══ RECORDS SHOWN ══

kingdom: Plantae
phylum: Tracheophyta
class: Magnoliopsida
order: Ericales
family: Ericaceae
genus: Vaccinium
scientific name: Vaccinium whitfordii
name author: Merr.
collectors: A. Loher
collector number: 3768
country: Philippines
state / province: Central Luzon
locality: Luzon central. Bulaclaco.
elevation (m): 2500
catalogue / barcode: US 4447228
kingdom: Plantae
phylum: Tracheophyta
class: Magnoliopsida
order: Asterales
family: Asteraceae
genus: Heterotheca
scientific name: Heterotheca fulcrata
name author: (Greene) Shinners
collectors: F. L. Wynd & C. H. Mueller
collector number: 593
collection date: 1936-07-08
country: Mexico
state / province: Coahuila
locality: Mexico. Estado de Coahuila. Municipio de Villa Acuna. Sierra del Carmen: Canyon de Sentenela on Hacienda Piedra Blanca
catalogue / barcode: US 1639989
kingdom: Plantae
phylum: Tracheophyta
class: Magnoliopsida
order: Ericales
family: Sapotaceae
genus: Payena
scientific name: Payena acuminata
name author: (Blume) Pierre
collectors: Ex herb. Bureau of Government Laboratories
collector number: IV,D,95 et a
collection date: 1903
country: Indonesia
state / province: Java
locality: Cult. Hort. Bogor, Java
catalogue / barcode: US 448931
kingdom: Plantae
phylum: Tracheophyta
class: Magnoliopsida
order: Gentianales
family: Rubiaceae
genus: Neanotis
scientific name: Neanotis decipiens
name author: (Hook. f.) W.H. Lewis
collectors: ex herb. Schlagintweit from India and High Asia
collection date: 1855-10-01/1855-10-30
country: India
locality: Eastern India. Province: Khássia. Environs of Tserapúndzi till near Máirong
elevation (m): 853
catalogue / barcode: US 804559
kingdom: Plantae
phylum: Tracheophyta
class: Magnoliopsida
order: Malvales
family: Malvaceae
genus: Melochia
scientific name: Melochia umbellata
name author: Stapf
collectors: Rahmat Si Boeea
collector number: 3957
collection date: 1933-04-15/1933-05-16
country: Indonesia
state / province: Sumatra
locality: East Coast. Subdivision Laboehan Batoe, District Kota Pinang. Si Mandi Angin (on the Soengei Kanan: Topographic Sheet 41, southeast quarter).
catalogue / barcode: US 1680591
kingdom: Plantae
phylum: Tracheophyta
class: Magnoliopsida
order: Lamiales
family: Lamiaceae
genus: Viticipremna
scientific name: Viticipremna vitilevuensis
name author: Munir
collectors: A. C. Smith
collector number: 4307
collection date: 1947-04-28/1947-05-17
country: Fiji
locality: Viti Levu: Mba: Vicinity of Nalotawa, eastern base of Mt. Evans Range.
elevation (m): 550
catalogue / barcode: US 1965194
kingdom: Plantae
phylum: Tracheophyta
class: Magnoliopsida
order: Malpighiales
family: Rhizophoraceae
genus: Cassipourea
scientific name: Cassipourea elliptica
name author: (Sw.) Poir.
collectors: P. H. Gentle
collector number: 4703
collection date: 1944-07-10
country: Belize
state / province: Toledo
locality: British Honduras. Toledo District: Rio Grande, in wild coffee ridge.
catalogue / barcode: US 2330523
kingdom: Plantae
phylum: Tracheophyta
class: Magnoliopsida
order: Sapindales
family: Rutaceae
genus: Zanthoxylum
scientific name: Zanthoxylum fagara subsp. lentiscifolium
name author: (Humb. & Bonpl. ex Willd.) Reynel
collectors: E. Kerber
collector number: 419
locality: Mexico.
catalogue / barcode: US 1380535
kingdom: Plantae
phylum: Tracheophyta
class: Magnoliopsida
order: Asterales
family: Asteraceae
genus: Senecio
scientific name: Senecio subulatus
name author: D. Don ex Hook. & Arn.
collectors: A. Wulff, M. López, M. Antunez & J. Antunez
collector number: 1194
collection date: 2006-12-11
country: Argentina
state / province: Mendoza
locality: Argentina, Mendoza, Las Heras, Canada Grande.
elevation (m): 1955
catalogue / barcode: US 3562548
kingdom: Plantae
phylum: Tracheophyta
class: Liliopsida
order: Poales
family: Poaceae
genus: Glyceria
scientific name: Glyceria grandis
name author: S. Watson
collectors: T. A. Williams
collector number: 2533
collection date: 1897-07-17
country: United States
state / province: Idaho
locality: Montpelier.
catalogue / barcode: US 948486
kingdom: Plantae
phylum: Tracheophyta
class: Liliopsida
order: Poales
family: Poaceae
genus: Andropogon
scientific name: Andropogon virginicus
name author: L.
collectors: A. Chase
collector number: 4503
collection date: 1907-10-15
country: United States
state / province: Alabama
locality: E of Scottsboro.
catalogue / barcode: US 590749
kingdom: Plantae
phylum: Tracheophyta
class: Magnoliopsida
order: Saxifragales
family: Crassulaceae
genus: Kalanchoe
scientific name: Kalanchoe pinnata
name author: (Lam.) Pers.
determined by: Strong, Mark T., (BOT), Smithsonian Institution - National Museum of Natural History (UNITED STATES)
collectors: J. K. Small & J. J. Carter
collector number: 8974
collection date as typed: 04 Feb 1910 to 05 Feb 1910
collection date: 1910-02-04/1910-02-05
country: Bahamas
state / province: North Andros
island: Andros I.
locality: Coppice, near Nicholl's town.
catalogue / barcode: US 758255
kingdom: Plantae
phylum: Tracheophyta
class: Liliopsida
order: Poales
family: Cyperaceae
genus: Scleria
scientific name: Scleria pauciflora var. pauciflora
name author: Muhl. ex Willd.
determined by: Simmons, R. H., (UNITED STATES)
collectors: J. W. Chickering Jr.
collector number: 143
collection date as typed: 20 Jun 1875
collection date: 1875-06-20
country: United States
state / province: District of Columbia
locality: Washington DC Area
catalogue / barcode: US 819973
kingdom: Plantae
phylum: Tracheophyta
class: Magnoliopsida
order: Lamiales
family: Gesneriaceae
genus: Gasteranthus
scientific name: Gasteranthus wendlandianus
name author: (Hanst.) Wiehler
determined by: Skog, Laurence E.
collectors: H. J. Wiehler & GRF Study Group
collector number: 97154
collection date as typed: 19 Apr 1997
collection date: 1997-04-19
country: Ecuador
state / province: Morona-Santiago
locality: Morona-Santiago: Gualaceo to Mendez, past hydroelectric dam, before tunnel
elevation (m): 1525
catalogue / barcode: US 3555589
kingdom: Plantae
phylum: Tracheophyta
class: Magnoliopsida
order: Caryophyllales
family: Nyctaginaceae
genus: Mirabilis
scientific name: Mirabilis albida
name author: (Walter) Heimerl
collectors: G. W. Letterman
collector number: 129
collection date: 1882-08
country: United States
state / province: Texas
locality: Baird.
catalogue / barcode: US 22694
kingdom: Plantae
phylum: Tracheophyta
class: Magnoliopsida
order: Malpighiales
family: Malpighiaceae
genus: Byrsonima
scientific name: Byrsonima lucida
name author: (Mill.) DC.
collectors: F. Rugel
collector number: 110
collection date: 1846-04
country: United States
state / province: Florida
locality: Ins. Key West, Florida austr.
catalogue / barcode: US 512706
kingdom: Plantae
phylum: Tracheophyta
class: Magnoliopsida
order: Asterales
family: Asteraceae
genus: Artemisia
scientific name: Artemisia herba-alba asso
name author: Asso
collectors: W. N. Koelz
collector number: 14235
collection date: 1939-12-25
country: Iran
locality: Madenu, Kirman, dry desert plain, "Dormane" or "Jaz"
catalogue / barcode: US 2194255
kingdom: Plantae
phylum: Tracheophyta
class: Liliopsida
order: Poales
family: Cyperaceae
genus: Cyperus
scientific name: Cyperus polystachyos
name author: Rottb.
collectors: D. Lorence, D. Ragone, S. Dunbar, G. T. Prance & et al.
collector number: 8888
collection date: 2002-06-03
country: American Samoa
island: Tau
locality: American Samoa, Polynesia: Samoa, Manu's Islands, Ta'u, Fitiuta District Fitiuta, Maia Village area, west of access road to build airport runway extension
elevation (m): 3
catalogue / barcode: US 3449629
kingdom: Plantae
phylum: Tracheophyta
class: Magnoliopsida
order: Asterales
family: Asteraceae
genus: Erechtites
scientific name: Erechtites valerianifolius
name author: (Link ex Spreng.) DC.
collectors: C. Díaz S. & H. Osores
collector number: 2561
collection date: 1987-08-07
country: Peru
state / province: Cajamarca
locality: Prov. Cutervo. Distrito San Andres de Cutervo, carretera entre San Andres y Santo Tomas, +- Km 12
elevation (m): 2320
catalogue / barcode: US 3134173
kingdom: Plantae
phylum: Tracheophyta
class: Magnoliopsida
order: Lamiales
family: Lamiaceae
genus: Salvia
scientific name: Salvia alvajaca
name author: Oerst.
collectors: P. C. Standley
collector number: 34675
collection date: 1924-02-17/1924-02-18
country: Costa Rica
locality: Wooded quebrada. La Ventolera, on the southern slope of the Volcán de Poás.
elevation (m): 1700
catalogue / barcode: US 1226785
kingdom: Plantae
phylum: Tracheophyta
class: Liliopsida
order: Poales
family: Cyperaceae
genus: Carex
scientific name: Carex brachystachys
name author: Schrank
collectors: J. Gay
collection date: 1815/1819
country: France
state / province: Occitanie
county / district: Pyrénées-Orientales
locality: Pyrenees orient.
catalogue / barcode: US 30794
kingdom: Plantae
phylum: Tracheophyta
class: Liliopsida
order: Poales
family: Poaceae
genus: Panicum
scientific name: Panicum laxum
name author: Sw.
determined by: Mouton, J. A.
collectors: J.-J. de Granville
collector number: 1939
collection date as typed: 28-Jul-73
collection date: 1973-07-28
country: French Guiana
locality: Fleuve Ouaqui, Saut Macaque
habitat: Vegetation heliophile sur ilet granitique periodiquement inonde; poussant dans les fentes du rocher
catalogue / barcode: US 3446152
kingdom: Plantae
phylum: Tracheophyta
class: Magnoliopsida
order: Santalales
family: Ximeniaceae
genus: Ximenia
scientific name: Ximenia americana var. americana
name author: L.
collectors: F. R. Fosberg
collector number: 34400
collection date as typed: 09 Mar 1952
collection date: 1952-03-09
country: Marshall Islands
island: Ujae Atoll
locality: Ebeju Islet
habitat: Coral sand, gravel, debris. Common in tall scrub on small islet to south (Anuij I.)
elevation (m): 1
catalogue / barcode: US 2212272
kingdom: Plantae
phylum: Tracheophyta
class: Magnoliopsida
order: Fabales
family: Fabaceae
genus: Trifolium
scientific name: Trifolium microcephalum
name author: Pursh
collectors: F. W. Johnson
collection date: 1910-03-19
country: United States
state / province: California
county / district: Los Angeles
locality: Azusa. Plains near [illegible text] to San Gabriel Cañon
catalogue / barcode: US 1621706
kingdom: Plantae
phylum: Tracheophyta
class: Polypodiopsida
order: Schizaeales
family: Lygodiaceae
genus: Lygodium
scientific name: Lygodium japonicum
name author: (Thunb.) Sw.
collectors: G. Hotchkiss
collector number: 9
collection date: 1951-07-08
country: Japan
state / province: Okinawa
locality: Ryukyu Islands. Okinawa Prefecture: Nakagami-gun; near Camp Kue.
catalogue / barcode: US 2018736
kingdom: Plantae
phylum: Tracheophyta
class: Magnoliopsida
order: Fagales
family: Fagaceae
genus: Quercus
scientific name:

═══

» **WORK TO DO**: Can you reproduce the records word for word, beginning at the line that contains "state / province: Texas" and stopping after the line that contains "collector number: 110"?

» **ANSWER TO THE EXERCISE**:
state / province: Texas
locality: Baird.
catalogue / barcode: US 22694
kingdom: Plantae
phylum: Tracheophyta
class: Magnoliopsida
order: Malpighiales
family: Malpighiaceae
genus: Byrsonima
scientific name: Byrsonima lucida
name author: (Mill.) DC.
collectors: F. Rugel
collector number: 110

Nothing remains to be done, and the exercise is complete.